Another creature that seemed to be having a really bad day was the meanest Brontosaurus since KING KONG (1933). Where the originally used a poorly disguised Iguana to attack the cave people, Ray went for the monsterously huge Brontosaur with it’s thundering heavy feet. The brontosaur weren’t known to be meat-eaters and have recently been portrayed in movies like JURRASIC PARK as these giant peaceful creatures. Critics of the film are always quick to point that fact out in both this film and in KING KONG but you have to remember that this film was made using the knowledge available at the time and any creature as large as the brontosaurus was would pose a threat to any creature as small as a human.

Still another nasty creature in the film was the Pteranadon. This was the scene that drove the teenage boys to see the film. Raquel has just come out of the water as the flying reptile swoops down to attack the sand people. It’s attention becomes focused on Raquel who falls behind a rock as the huge claws of the creature descend upon her. In this sequence Ray would substitute the actress with a jointed figure that looked remarkable like the actress as the beast picks her up to carry her away.

This sequence is an amazing piece of camera work by cinematographer Wilkie Cooper, who had worked with Ray many times before. As the creature begins to fly away with Raquel in his claws, the camera pans and tracks the flying beasts movements. Considering that the live action footage was shot first and then the stop-motion creature was added later, an extreme amount of attention to camera movement had to come into play. Moving to fast or to slow would not give the sequence a realistic look. Today, since the advent of computer controlled cameras on STAR WARS, setting up this type of shot is fairly routine. Then, it was all done manually, requiring a great deal of skill and a steady hand at the camera.

Two more creatures created for the film were the Ceratosaurus and the Tricerotops. These creatures were added to stage a fight between two prehistoric beasts instead of the disguised lizards used in the original. This highly effective sequence gave Ray a chance to show off his stop-motion animation ability as the two prehistoric titans battle for survival against each other in the prehistoric plains.

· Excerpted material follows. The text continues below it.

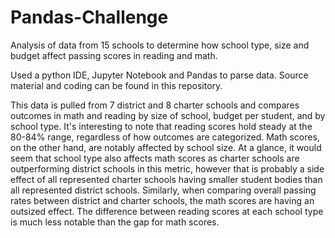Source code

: # Pandas-Challenge

Analysis of data from 15 schools to determine how school type, size and budget affect passing scores in reading and math. 

Used a python IDE, Jupyter Notebook and Pandas to parse data. Source material and coding can be found in this repository. 

This data is pulled from 7 district and 8 charter schools and compares outcomes in math and reading by size of school, budget per student, and by school type. It's interesting to note that reading scores hold steady at the 80-84% range, regardless of how outcomes are categorized. Math scores, on the other hand, are notably affected by school size. At a glance, it would seem that school type also affects math scores as charter schools are outperforming district schools in this metric, however that is probably a side effect of all represented charter schools having smaller student bodies than all represented district schools. Similarly, when comparing overall passing rates between district and charter schools, the math scores are having an outsized effect. The difference between reading scores at each school type is much less notable than the gap for math scores.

One other stop-motion creature appeared in the film. A giant sea-turtle, or the archelon. This creature was constructed of a rubber body over the metal armature with a huge fiberglass shell. One wouldn’t generally think of a giant turtle as a menacing creature but it’s an effective sequence.

While Hammer studios had originally gone into the film with the idea that they would not use decorated lizards as their monsters, time and budget restrictions forced two of the earliest creature to be shot that way. Ray shot the sequences using a high-speed camera to give the illusion of mammoth weight and size and while the scenes are effective and better than the previous use of iguana’s, they are still lizards and not stop-motion creatures.

The animation and effects shot took over nine months to shoot but everything was finally finished and the film went into general release, first in England and then to the United States. The final cost of the film was around 450,000 pounds or 700,000 dollars. Besides being known as a studio that was highly imaginative with the films they produced, they were also highly imaginative and equally creative with their style of bookkeeping. They claimed that the film didn’t return a profit for a while but the huge lines at the theater and the fact that it was a huge international success, proved that Ray had done it again. Taking a genre film that was long considered to be dead and revitalizing it with new life.

HAMMER would make two sequels, of sorts, to ONE MILLION B.C. but neither of these projects involved Ray. The follow-up to ONE MILLION B.C., featured animation by Jim Danforth and the third film in the series had no dinosaurs at all. All three films were scored by Mario Nascembe who proved a driving score that effectively evokes to feel and attitude of the films.